One of the newest and most ambitious features in a while for the Madden series is Superstar X-Factors. The developers knew they had to do something to separate the best players in the game from the worst. They started by stretching out the ratings again, but that had proven in the past to not truly separate the good from the bad. X-Factors help make that gap feel a bit larger. X-Factors are given goals they need to accomplish to activate an ability. Once activated, the player will then reach another level. For example, with Patrick Mahomes the Dashing Deadeye will give you perfect passing accuracy when throwing on the run if you are outside of the pocket. It’s kind of of like getting in the zone in real life. However, every Superstar X-Factor has a counter. So when Mahomes has this ability activated, if you can apply pressure on him, the ability will then deactivate. Unfortunately, offensive linemen, kickers and punters will not have X-Factors this year (with punters and kickers it’s not really a big deal). However, EA has stated that this is on the radar for next year. I think there should definitely be Superstar X-Factors for offensive linemen to counter some of the edge rusher X-Factors in the future.
What I Don’t Like
As I said previously, it’s not that it’s bad. It’s passable. But the lack of depth here just brings it down to an average level. Most of the menus remain unchanged, which gives it all an antiquated look. Scouting remains mostly the same, and the draft could even be described as tedious by some. As mentioned above, a lot of tasks are the same as they have been in previous games, and overall the mode just needs a complete visual makeover. The Scenario Engine might shake it up a bit for some people, but just like other fans of Madden, I too wish for a deeper, better franchise mode.
Madden Ultimate Team
I get that this is going to be highly subjective, but MUT is not for me. I know some people make a living on it, and more power to them. I would never tell somebody to not like a mode in a video game. But to me, MUT is kind of all over the place. New additions this year could make the mode even more confusing than it has been in the past with first-time, or casual users.
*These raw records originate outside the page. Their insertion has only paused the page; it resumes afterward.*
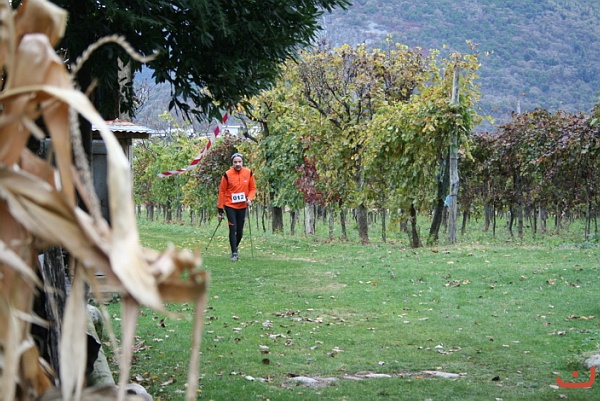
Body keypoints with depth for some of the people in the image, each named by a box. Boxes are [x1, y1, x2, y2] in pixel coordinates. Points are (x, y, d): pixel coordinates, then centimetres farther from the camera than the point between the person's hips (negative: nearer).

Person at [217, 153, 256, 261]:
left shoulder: (248, 173, -4)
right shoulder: (227, 174, -12)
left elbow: (252, 188, 7)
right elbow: (222, 192, -5)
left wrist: (249, 198, -13)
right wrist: (221, 210, -6)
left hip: (242, 206, 3)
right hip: (230, 206, -3)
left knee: (240, 230, 9)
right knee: (233, 229, -10)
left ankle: (235, 247, 32)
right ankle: (234, 253, -6)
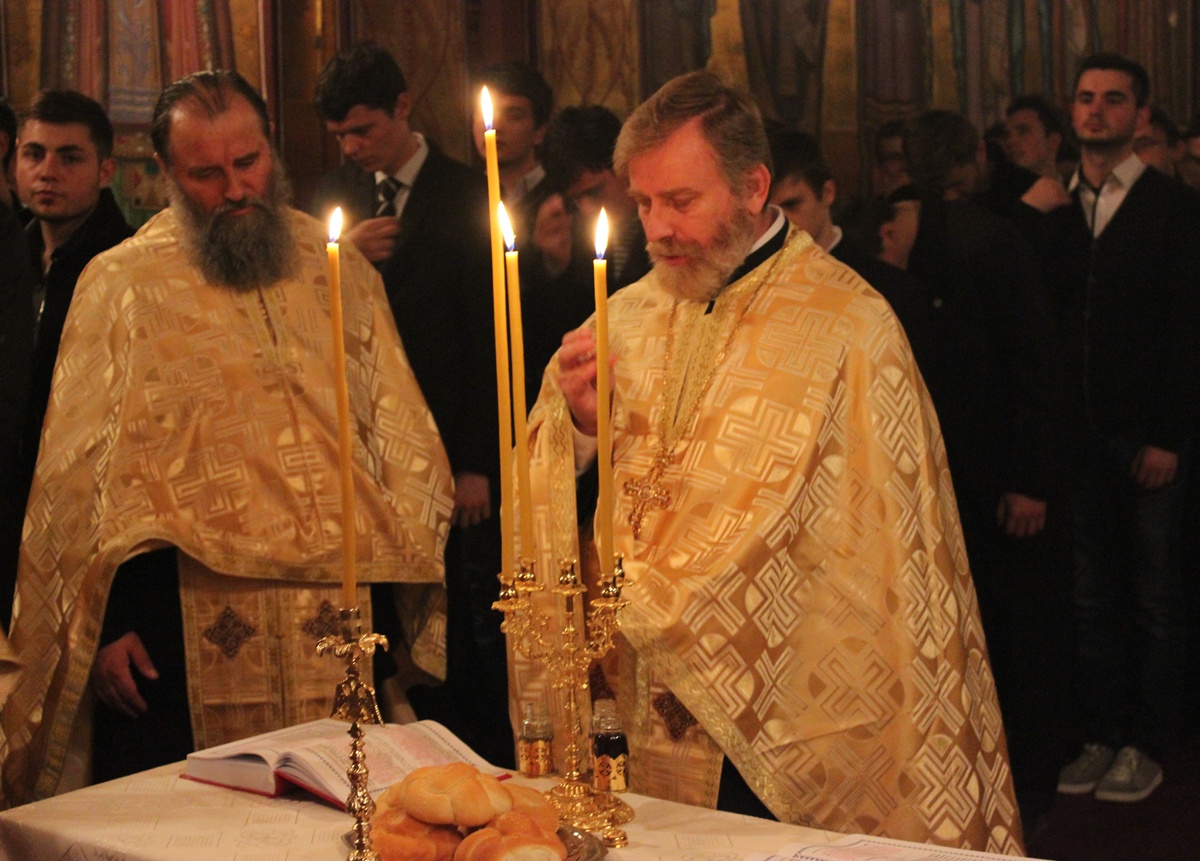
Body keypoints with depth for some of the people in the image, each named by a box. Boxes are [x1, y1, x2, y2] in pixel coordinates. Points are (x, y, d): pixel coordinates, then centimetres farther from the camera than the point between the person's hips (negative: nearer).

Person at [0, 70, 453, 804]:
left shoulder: (338, 265, 11)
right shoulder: (122, 284, 3)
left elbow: (398, 427, 14)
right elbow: (81, 470, 2)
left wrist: (417, 574, 5)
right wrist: (103, 625, -6)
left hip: (344, 603, 2)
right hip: (191, 625, -2)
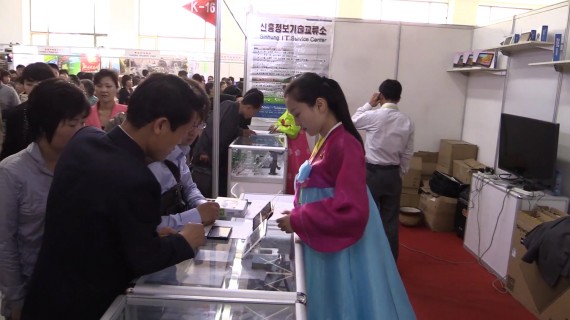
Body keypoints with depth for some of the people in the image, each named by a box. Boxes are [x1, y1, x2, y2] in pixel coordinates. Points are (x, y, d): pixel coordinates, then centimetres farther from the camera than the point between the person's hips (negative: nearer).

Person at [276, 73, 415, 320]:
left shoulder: (344, 146, -20)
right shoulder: (326, 142, 7)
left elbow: (351, 211, -25)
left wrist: (297, 221, -19)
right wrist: (296, 213, 2)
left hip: (342, 252, -9)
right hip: (326, 246, 9)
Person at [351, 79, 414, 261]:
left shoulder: (373, 116, -13)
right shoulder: (407, 122, 0)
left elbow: (353, 121, 9)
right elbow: (408, 154, 5)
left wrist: (369, 104, 13)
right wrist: (400, 174, 16)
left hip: (372, 172, -4)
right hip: (393, 174, 4)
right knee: (390, 220, 11)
But I’m sure veteran MUT players will like these tweaks. I will say this, as far as functionality goes, it’s perfectly fine. Everything works, and I know people like to get packs because it’s a thrill to open them and see who you get. That being said, there is also the question of the pay-to-win dynamic that EA is trying to make sound like it’s not what some people think it is.
The best thing going for Madden 20 is its improved core gameplay and Superstar X-Factors. The people who are gameplay-first gamers will want to invest in this year’s game. Or, at the very least, they will want to rent it to get an idea if it’s for you. Even with strong improvement in gameplay and on-field presentation, Madden 20 still lacks what many fans of the series want to see, and that’s depth to franchise mode. EA has admitted it wants to get the gameplay as perfect as possible and then move on to other areas like franchise mode. This is reasonable, but gamers get tired of the promises that are not fulfilled. However, I do think there may be a sense of renewed confidence due to the developer transparency about the game and the fact that EA has mostly delivered on the improved gameplay.
With the combination of improvements brought forth by core mechanics, better animations, and Superstar X-Factors giving much needed differentiation to average and elite players, Madden 20 is a game that plays well on the field. From here, it now needs some major and minor presentation refinements, tweaks to gameplay and a deeper franchise mode in order to be called an elite sports game.